What's more, the model is now better at editing tasks, making it easier for users to add, remove, and blend to achieve the desired output.

ChatGPT app. (Image credit: Getty Images | Jaque Silva)

Additionally, the model comes with built‑in styles and ideas from the start, so you may not even need a prompt to enhance your image."The model follows instructions more reliably than our initial version," OpenAI indicated. "This enables more precise edits as well as more intricate original compositions, where relationships between elements are preserved as intended."

Finally, the model is also better at text rendering with the capability of handling denser and smaller text. OpenAI is making it easier for users to generate images directly from ChatGPT through a dedicated home for images, which can be accessed from the sidebar on the mobile app and on chatgpt.com.

In 2023, Former Twitter CEO and co-founder Jack Dorsey warned that it'll be impossible to tell what's real from the fake in 5-10 years. "It will feel like you're in a simulation," the executive added. With the emergence of sophisticated image generation tools like Google's Nano Banana and now ChatGPT Images 1.5, it seems like Dorsey's early predictions are subtly becoming reality.

Open AI CEO Sam Altman. (Image credit: Getty Images | Justin Sullivan)

Early this year, OpenAI launched ChatGPT-4o, which led to the birth of the viral Studio Ghibli meme trend, although it sparked backlash and copyright-related issues. For context, the model's release contributed to ChatGPT gaining over one million new users in under one hour, primarily due to the "biblical demand" (as Sam Altman described it) for ChatGPT-4o's Ghibli memes.

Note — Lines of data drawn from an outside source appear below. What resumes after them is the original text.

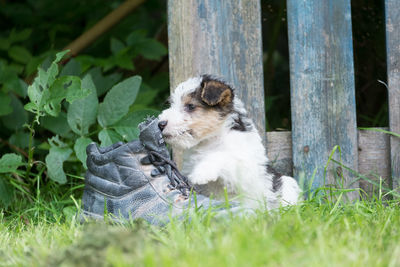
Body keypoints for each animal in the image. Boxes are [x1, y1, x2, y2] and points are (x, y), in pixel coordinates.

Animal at [158, 75, 302, 209]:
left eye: (191, 106)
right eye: (172, 104)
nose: (160, 124)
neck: (210, 140)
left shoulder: (246, 171)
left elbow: (222, 156)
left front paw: (201, 173)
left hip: (288, 184)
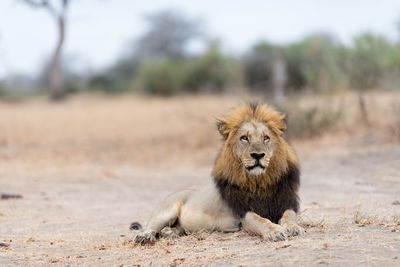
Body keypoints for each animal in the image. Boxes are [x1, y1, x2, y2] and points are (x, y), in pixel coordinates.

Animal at [132, 103, 304, 245]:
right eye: (244, 138)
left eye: (266, 138)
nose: (258, 155)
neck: (260, 182)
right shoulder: (242, 212)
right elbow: (260, 220)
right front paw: (275, 231)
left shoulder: (286, 202)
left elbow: (289, 216)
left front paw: (294, 227)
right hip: (167, 209)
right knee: (150, 226)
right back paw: (145, 236)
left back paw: (169, 232)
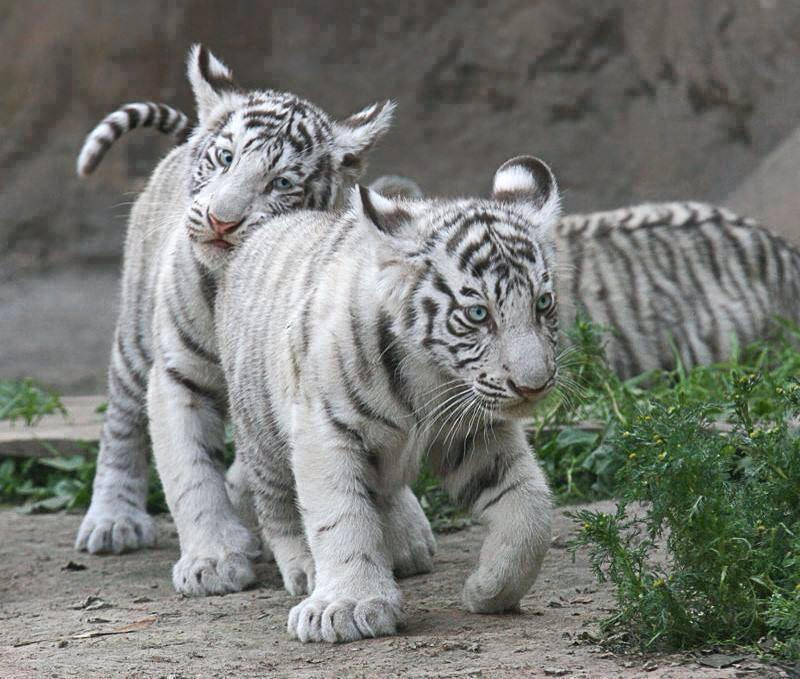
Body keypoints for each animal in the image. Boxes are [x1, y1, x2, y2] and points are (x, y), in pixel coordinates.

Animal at [73, 45, 437, 598]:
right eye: (226, 158)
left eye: (281, 182)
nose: (222, 221)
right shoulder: (177, 374)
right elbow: (190, 472)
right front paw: (212, 559)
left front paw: (400, 533)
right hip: (136, 339)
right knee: (122, 422)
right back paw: (114, 519)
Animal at [216, 155, 560, 643]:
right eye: (478, 314)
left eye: (543, 304)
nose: (534, 385)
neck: (431, 374)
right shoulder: (325, 431)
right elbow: (340, 516)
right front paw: (346, 605)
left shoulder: (475, 433)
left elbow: (531, 508)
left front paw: (489, 589)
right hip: (261, 429)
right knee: (277, 503)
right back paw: (304, 568)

Sam Altman disclosed that OpenAI was forced to do a lot of unnatural things caused by the high demand for Ghibli memes, including temporary rate limits while it worked on enhancing efficiency. "Our GPUs are melting," lamented Altman.

It remains unclear if OpenAI has enough computing power to support the surge in demand for ChatGPT images if it sparks the interest of its massive user base. This is despite renewing its vows with Microsoft in a new definitive agreement, which allows it to get into deals with the likes of SoftBank, Oracle, and more to build more data centers than Microsoft could have.